Starmer may well have strategised that it is better to allow the Government’s consistent incompetence to be exposed to voters who will see it for what it is; while others have suggested that the Labour Leader had no desire to go for such a central architect of the Brexit project as Cummings.
But this is not merely about winning votes. What of the damage inflicted – on a human and institutional level – in the meantime?
Secrecy and Brutality Normalised
When lockdown restrictions were lifted in May, many questioned whether it was another cynical ploy by Johnson to deflect attention from the anger around the Cummings affair, rather than it being in the interests of public safety.
In recent weeks, Cummings has carried on unencumbered. His ‘Whitehall Revolution’ – focused on increasing centralisation of power and data in the Cabinet Office under himself and Michael Gove – is well underway. Questions are rightly being asked about why an algorithm was deemed fit to standardise students’ ‘A’ Level results – and where Cummings’ techno-libertarian instincts will end up.
Every day, new stories reveal the ruthlessness and contempt for democracy which has become the new normal, all in the name of a “people’s Government”. The sons of former Russian spies are given seats in the House of Lords despite the threat from Vladimir Putin to the UK highlighted by parliamentarians.
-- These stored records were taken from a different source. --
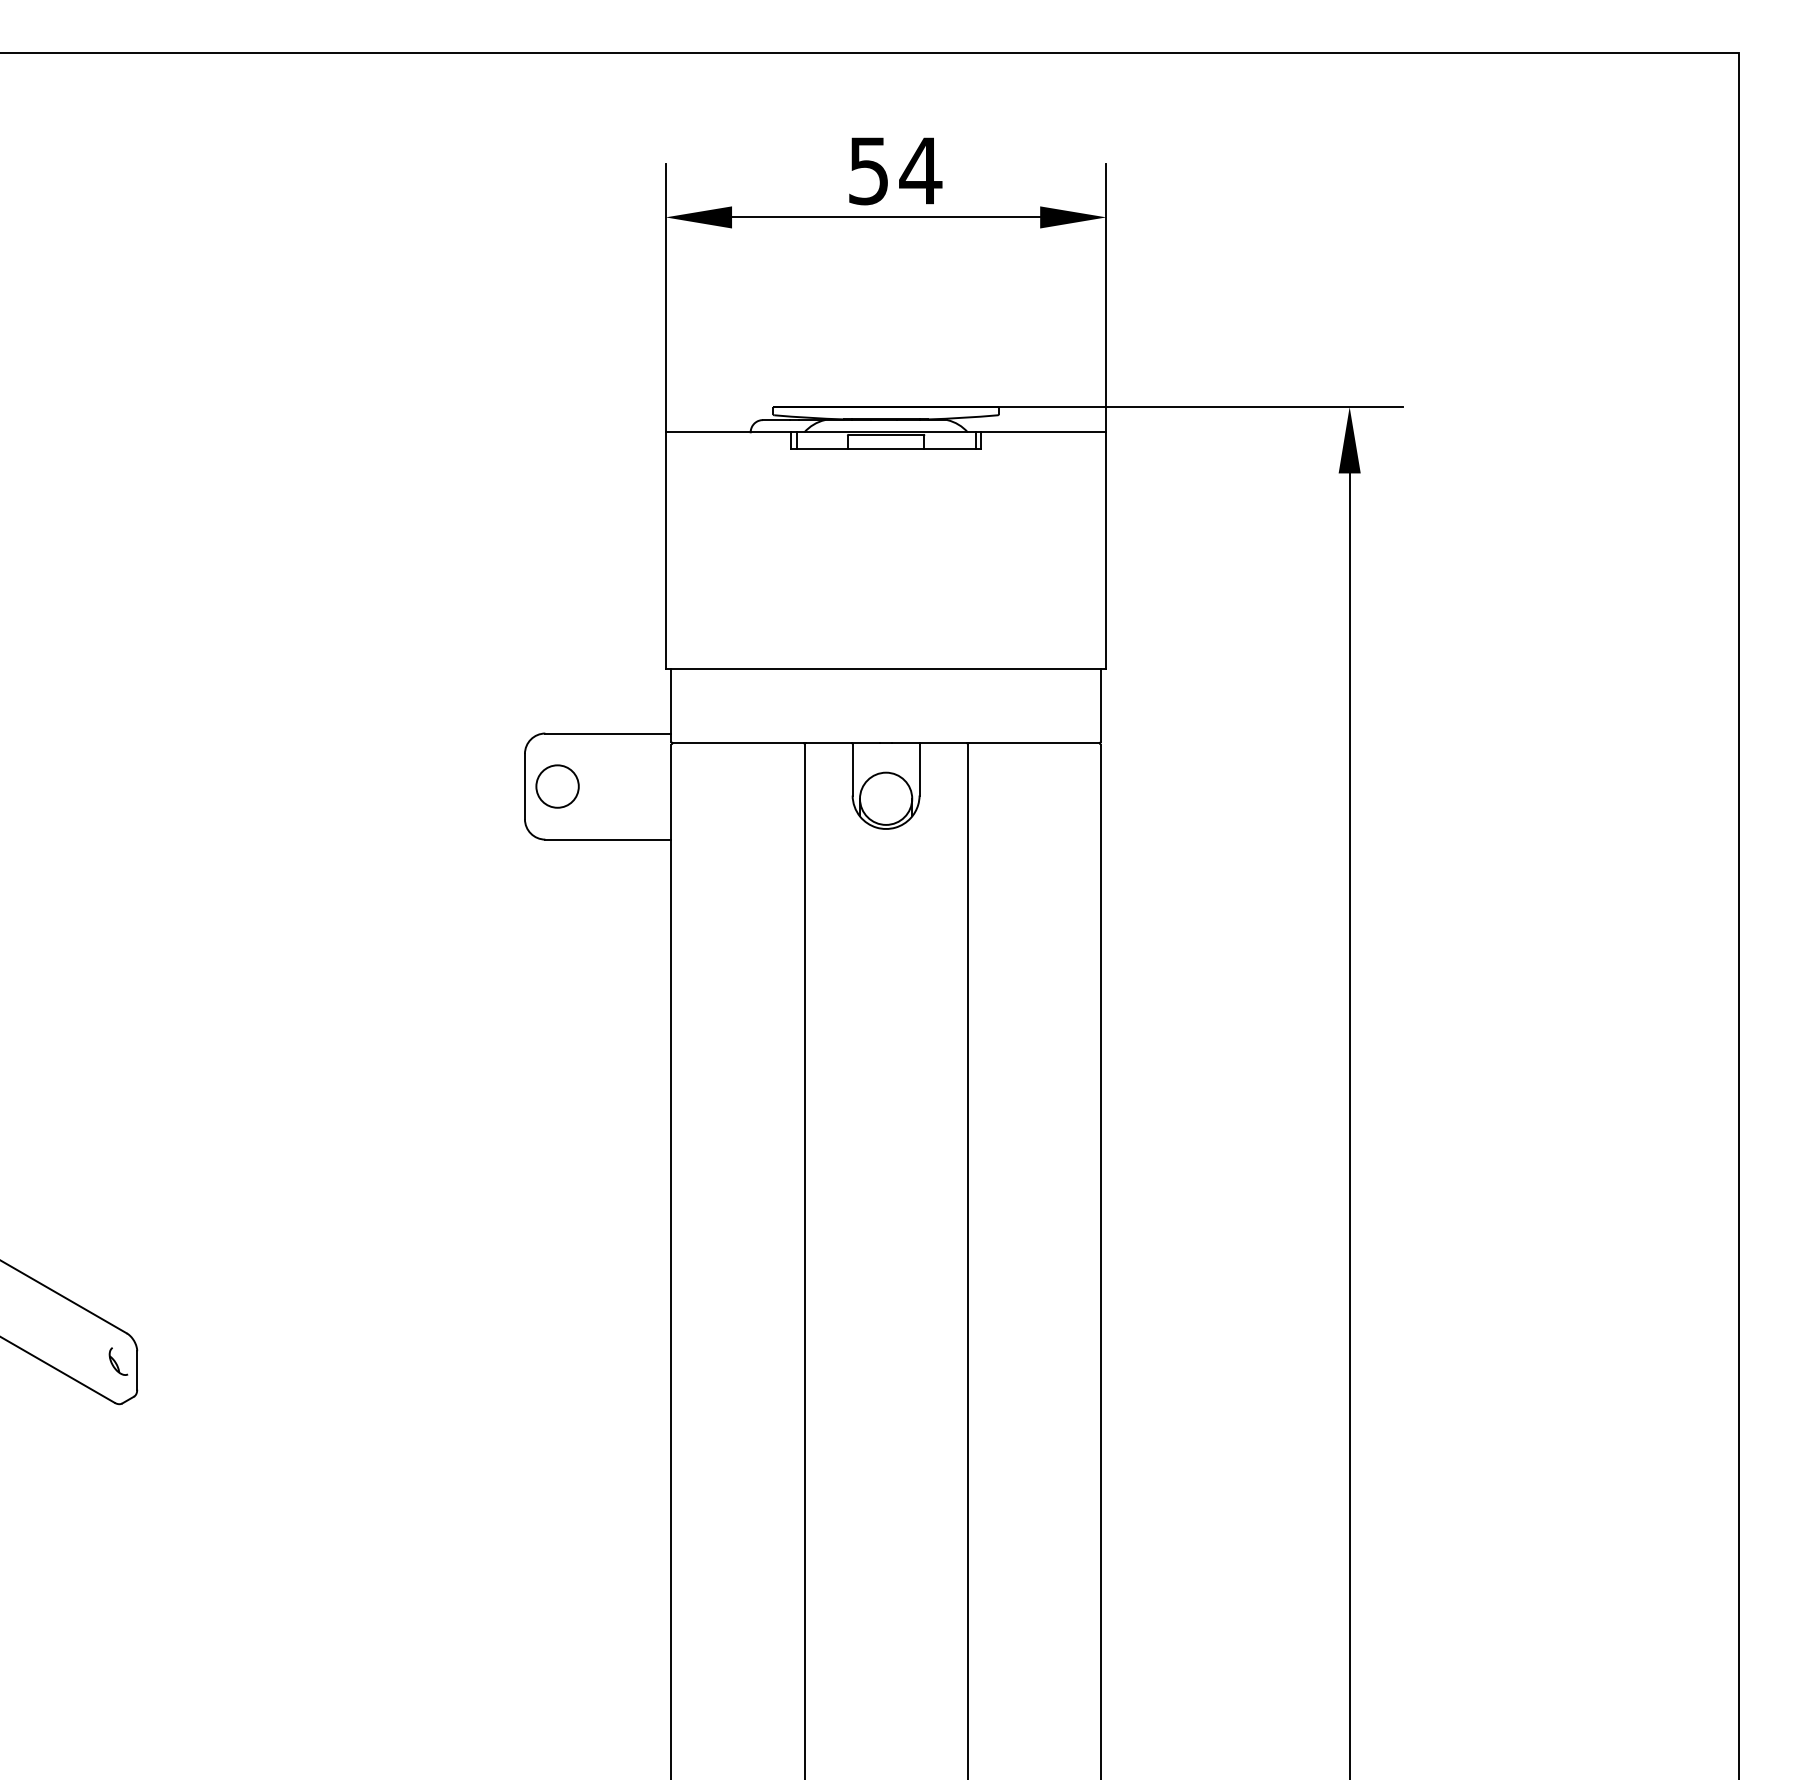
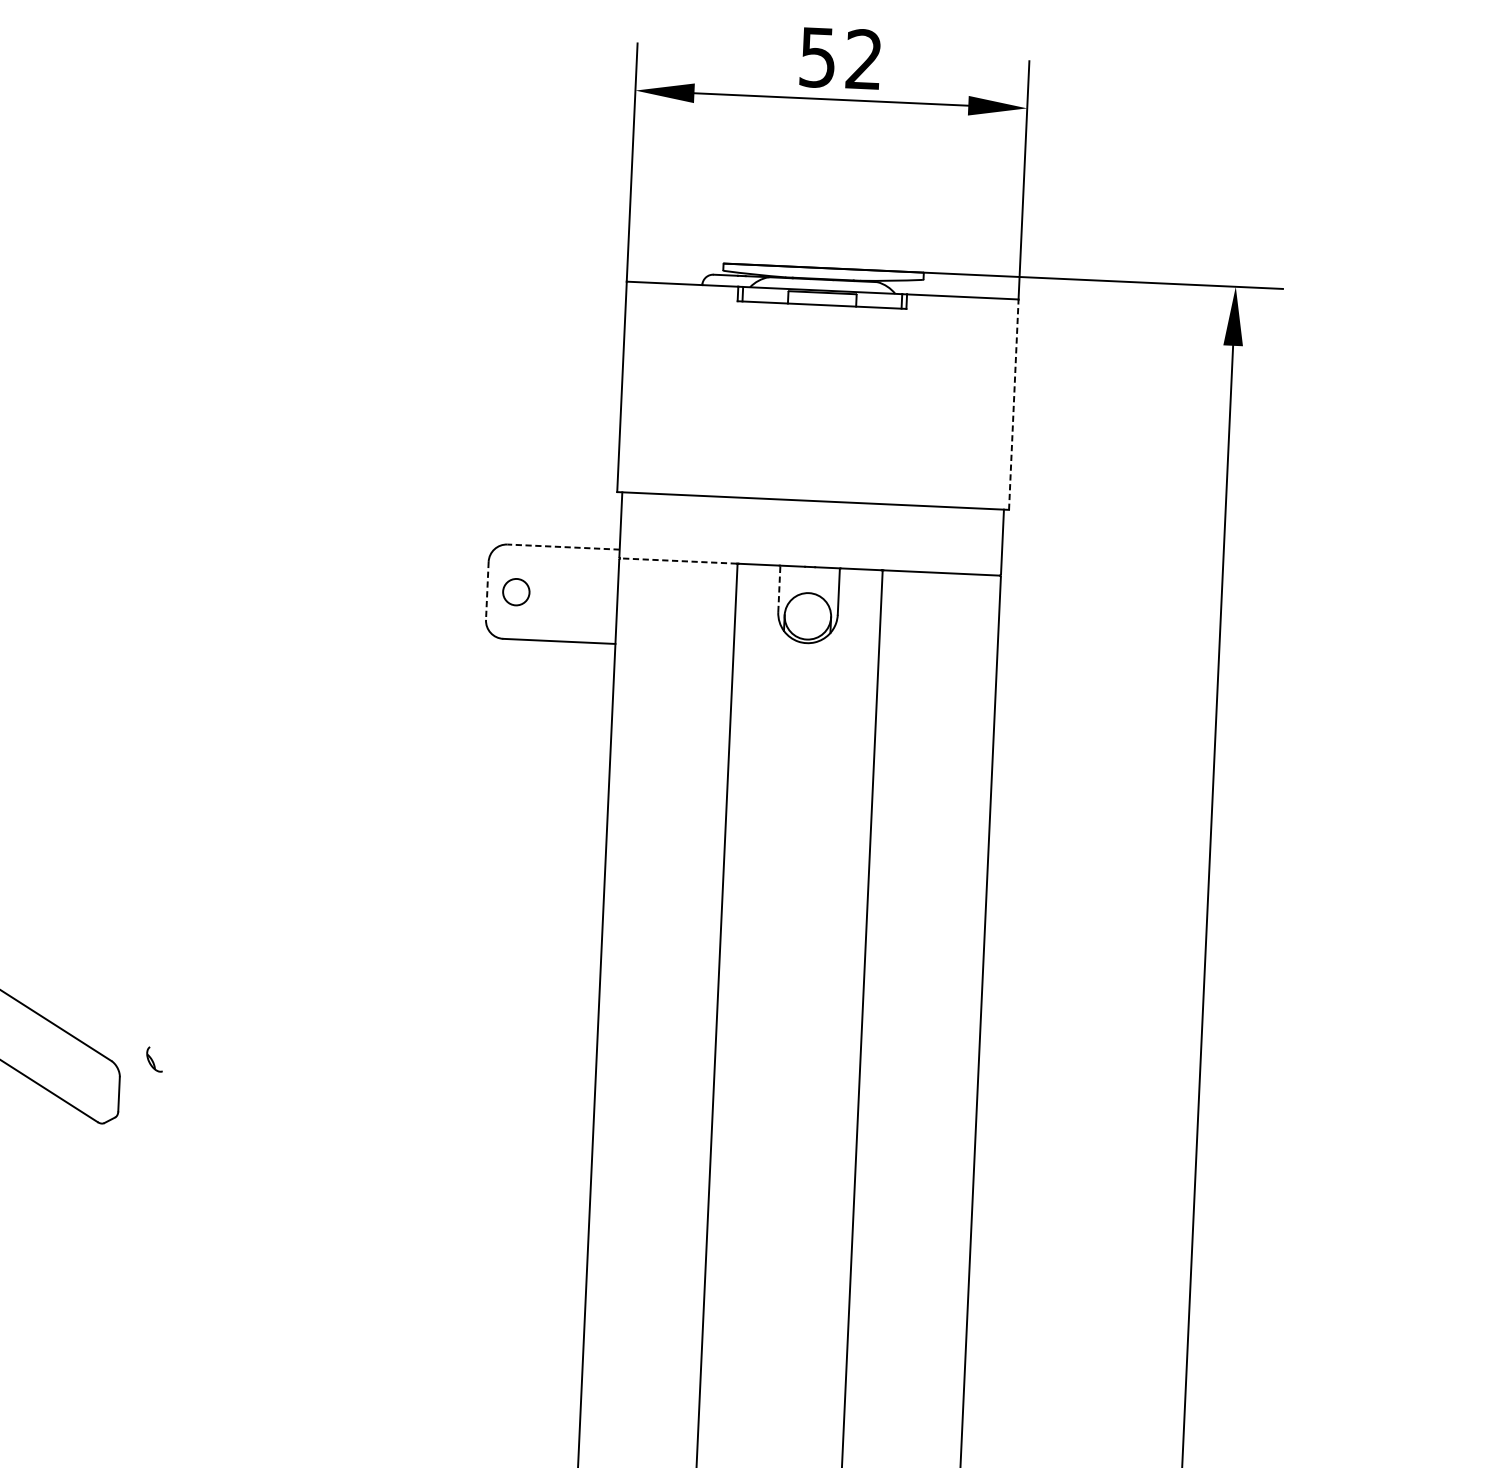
text: (920, 170) -> (863, 59), 54 -> 52
line: (1106, 550) -> (1013, 404), solid -> dashed
line: (607, 733) -> (562, 547), solid -> dashed
line: (737, 743) -> (678, 561), solid -> dashed
line: (852, 769) -> (779, 588), solid -> dashed
line: (524, 786) -> (486, 590), solid -> dashed
circle: (557, 786) -> (516, 592), size x0.7
part: (118, 1361) -> (154, 1059), moved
A former jockey, with a questionable track record and the wife of a Conservative peer, is appointed to head up a new National Institute for Health Protection, with no explanation as to why. PPE contracts for millions of pounds have been awarded to companies with little experience or credentials, some of which have links to an evangelical sect.
While Cummings relishes cultivating an anti-establishment facade, the reality couldn’t be further from the truth. His is the old imperial way – of secrecy, brutality, and a severe contempt for the stupid masses below.
In allowing him to get away with taking the British people for fools, Cummings has played the entire political system. And has freed those intent on destroying the system to wreak more havoc from within.